(HOW TO COMPLETE THIS TASK)
Reproduce exactly, and only, the lines below from the one containing "(at 2.925 -2.871)" through the one containing "(at 1.625 -2.871)".

(Beginning of MATERIAL TO PROCESS)

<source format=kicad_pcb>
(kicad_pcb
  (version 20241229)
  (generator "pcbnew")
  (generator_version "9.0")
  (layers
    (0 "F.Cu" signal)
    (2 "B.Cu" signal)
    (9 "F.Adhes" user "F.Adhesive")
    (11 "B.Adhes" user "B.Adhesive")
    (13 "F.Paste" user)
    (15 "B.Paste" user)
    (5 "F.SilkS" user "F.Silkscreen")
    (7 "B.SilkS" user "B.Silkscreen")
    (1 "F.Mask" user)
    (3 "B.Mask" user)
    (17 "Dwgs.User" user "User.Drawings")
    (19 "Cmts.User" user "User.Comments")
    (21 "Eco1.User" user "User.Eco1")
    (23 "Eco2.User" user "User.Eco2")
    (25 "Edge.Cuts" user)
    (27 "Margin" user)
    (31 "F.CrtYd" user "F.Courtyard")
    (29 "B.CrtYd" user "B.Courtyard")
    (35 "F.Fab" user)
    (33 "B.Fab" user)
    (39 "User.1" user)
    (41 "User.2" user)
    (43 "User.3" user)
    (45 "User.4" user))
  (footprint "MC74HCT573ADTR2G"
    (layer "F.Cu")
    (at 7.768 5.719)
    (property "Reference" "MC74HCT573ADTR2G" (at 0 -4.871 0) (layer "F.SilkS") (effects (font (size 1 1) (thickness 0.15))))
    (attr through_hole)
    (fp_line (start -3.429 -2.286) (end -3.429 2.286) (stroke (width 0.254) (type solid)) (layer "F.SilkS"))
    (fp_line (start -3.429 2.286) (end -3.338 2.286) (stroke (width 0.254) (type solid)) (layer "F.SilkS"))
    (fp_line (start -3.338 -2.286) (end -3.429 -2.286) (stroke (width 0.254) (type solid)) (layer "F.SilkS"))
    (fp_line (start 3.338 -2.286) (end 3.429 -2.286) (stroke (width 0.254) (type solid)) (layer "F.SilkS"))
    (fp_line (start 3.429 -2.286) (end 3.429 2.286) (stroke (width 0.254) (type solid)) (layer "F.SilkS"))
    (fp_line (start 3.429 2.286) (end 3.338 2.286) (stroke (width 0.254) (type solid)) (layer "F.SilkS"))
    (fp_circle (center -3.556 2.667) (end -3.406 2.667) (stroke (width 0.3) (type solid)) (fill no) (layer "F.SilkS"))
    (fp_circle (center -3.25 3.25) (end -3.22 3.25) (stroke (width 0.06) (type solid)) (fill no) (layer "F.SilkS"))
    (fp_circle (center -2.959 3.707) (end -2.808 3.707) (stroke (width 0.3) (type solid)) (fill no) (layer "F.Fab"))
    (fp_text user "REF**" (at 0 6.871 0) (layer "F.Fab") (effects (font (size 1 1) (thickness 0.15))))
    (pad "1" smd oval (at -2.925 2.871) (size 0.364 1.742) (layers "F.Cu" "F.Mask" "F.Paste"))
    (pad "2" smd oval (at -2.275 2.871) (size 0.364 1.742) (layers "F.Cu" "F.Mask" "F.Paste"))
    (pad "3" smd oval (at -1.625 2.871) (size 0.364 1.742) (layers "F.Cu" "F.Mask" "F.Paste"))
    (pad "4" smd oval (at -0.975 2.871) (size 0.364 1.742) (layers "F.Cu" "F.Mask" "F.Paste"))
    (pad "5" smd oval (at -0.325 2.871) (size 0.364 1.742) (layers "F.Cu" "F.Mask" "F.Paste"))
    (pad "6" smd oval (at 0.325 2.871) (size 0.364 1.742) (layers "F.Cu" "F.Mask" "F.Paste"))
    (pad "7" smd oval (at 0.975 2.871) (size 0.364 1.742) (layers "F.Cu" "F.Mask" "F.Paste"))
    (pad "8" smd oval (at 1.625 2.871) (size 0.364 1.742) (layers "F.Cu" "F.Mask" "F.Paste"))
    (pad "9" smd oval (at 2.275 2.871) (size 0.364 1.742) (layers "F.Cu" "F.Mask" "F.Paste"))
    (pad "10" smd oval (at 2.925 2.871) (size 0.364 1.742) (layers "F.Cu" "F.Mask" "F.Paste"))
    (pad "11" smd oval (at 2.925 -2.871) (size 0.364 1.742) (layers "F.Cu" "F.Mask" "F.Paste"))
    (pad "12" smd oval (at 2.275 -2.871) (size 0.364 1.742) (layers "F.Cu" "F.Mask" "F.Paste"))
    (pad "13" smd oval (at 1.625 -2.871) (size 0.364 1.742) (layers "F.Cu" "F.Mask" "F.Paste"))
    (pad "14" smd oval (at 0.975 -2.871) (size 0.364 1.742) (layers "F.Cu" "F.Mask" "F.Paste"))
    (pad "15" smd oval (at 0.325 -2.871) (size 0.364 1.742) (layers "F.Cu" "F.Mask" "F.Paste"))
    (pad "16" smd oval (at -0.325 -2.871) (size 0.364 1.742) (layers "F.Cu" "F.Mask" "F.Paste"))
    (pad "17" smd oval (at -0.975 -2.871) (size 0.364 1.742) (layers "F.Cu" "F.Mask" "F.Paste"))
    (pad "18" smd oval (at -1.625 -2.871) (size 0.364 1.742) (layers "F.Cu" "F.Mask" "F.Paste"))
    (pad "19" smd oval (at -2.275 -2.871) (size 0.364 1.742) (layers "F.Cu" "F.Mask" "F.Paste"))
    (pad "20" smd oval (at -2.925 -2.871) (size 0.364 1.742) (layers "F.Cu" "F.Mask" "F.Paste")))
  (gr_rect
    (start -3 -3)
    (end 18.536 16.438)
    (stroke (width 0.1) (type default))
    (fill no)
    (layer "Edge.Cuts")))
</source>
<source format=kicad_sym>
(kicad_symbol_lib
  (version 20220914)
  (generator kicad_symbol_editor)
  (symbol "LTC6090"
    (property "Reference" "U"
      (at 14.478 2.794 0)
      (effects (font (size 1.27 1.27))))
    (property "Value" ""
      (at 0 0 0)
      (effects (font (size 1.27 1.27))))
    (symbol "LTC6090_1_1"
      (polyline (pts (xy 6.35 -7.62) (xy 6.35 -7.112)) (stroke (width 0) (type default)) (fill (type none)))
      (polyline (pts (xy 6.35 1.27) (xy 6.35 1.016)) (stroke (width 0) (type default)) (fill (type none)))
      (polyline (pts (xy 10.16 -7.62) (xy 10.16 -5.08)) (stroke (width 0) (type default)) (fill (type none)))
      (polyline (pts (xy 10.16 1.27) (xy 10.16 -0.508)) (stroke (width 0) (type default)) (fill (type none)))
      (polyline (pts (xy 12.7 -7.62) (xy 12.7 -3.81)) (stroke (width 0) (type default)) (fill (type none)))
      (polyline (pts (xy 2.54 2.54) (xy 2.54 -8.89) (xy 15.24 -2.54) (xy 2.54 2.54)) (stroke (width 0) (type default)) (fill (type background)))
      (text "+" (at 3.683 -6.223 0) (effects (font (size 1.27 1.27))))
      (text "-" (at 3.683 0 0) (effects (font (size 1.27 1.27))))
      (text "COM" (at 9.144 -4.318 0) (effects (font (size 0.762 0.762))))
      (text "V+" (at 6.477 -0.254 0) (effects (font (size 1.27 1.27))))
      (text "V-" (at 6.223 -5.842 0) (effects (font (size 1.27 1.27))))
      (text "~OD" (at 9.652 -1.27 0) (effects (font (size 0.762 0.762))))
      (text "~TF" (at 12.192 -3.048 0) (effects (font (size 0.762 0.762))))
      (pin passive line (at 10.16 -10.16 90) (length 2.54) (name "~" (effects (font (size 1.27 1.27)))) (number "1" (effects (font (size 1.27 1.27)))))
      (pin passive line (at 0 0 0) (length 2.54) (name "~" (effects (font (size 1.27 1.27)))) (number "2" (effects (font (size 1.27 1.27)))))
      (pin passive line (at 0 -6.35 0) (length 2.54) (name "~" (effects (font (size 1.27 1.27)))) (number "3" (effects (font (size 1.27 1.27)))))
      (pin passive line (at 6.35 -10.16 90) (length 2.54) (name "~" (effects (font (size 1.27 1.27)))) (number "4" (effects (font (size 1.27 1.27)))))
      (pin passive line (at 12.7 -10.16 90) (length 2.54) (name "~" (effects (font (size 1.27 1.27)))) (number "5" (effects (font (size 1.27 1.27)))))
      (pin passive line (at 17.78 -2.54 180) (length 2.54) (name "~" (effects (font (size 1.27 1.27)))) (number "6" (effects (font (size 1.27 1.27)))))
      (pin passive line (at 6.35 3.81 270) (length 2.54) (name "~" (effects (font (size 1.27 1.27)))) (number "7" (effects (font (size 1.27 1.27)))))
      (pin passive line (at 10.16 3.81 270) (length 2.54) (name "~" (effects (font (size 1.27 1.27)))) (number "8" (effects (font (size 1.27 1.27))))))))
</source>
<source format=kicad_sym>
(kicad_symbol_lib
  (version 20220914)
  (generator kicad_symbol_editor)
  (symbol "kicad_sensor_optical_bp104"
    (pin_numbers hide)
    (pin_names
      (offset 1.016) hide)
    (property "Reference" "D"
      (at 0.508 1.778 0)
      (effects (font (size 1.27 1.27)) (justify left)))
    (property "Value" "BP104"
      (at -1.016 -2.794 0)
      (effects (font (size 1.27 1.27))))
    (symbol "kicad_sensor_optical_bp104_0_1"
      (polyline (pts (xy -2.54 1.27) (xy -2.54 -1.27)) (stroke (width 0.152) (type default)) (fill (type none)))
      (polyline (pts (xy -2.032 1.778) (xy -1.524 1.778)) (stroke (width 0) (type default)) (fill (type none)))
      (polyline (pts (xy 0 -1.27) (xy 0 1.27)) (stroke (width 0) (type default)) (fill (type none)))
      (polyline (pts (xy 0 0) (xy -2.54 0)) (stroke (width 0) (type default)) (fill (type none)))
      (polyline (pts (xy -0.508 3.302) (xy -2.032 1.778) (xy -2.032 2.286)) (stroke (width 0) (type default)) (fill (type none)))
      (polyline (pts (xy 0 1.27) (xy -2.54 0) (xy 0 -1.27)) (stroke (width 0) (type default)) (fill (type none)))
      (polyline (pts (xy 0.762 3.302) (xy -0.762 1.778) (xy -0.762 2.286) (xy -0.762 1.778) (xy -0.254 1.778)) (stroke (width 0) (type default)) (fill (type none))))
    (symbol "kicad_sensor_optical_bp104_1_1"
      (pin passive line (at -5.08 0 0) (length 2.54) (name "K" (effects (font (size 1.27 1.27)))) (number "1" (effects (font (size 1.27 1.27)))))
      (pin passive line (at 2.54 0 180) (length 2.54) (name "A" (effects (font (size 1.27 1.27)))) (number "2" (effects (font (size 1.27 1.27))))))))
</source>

(End of MATERIAL TO PROCESS)

(EXERCISE RESPONSE)
    (pad "11" smd oval (at 2.925 -2.871) (size 0.364 1.742) (layers "F.Cu" "F.Mask" "F.Paste"))
    (pad "12" smd oval (at 2.275 -2.871) (size 0.364 1.742) (layers "F.Cu" "F.Mask" "F.Paste"))
    (pad "13" smd oval (at 1.625 -2.871) (size 0.364 1.742) (layers "F.Cu" "F.Mask" "F.Paste"))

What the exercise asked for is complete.